Тиберия мучило не только сознание тупиковости самого дела Пизона, но и пугала загадка необыкновенной активности масс. Он знал, что толпа превращается в народ, способный к совместным действиям, лишь при наличии лидера. В прежних волнениях в государстве, выразившихся в заговоре Либона и восстании под предводительством Клемента, он мог предполагать руководящую роль аристократии, тех же Пизонов. Но теперь, очевидно, действовали иные силы. Может быть, Аррунций и Азиний, которые отказались выступить защитниками Гнея Пизона? Или все же — Агриппина со своими подрастающими сыновьями? Но женщина может играть роль в политике, только если владеет могущественным мужчиной. На кого же опирается Агриппина? Ее сыновья пока еще не имеют веса, они могут быть поводом для раздора, но не его причиной. Легаты Германика не столь сильны, чтобы взбунтовать весь Рим. Значит, кто-то еще? Но кто он, этот могущественный человек, и как смогла подчинить его себе Агриппина? Любовников у нее нет; если же она никому не предложила себя, то, следовательно, вознамерилась поделиться с кем-то будущей властью, наверное, под видом опекунства. Но такой расчет не надежен, поскольку сыновья скоро войдут во взрослую жизнь. Каждый вариант ответа в этой изнуряющей ум загадке в результате анализа рассыпался на множество новых вопросов.

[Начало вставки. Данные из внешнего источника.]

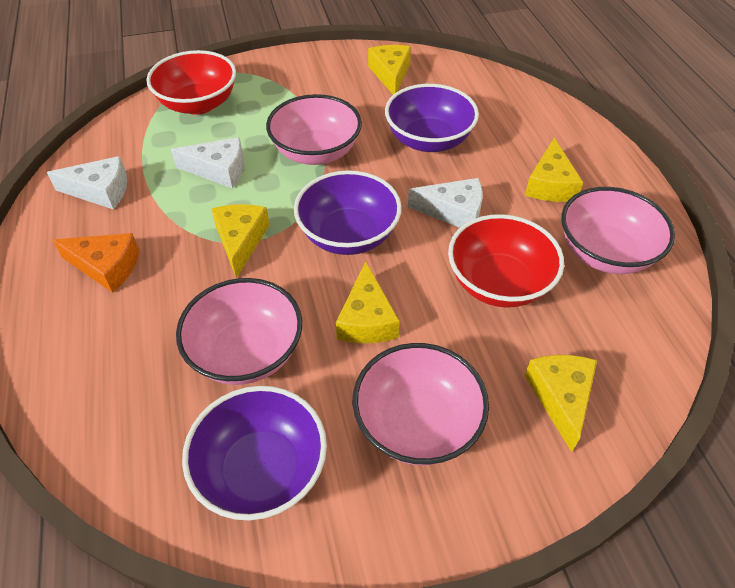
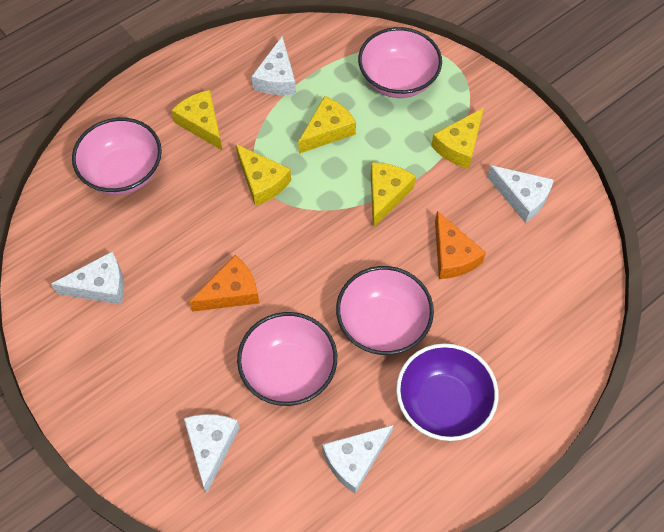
orange cheese: 1 -> 2
purple bowl: 3 -> 1
red bowl: 2 -> 0
white cheese: 3 -> 5

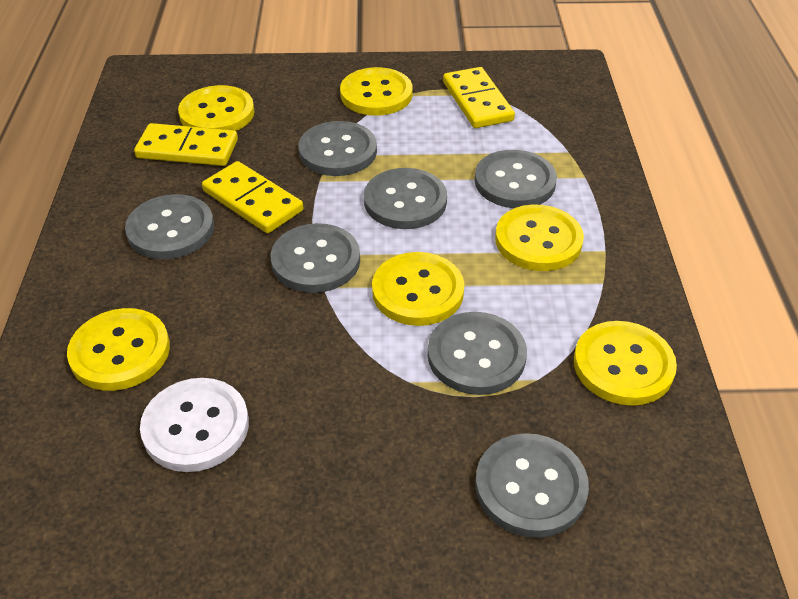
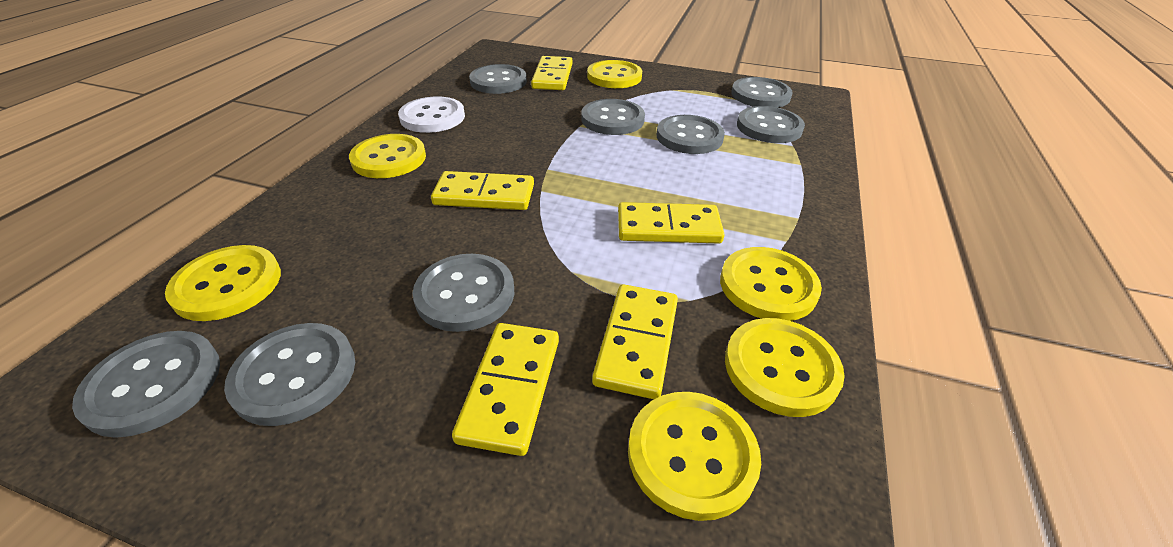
grey button: 7 -> 8
yellow domino: 3 -> 5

Единственным, кто понимал, а точнее, сам угадывал и разделял с ним эти тревоги, был Элий Сеян. Тиберий все более сближался с начальником преторианцев, и тот оправдывал доверие. Он добывал для принцепса множество сведений, которых тот без него никогда не получил бы. Правда, все эти сведения были удручающе безрадостными и неизменно подтверждали самые худшие предположения Тиберия. Пропасть между принцепсом и народом росла, и на одном с ним берегу оставалось все меньше людей. Сеян был в их числе, и, по мере того как редела свита правителя, он оказывался все ближе и ближе к нему. Помимо деловых качеств в этой фигуре Тиберия привлекала ее изначальная социальная ничтожность. Сеян принадлежал всего лишь всадническому роду и своим возвышением был обязан исключительно принцепсу. Но при любом возвышении он все равно не мог стать конкурентом Тиберию и его потомкам. В условиях, когда приближение к трону мутило рассудок всем высокородным друзьям принцепса и обращало их во врагов, Сеян оставался и всегда мог оставаться лишь привилегированным слугою. Этот человек был чуть ли не единственным в окружении Тиберия, кого ему не приходилось ревновать к власти. Следовательно, в общении с ним Тиберий был свободен от подозрительности и имел возможность оставаться самим собою.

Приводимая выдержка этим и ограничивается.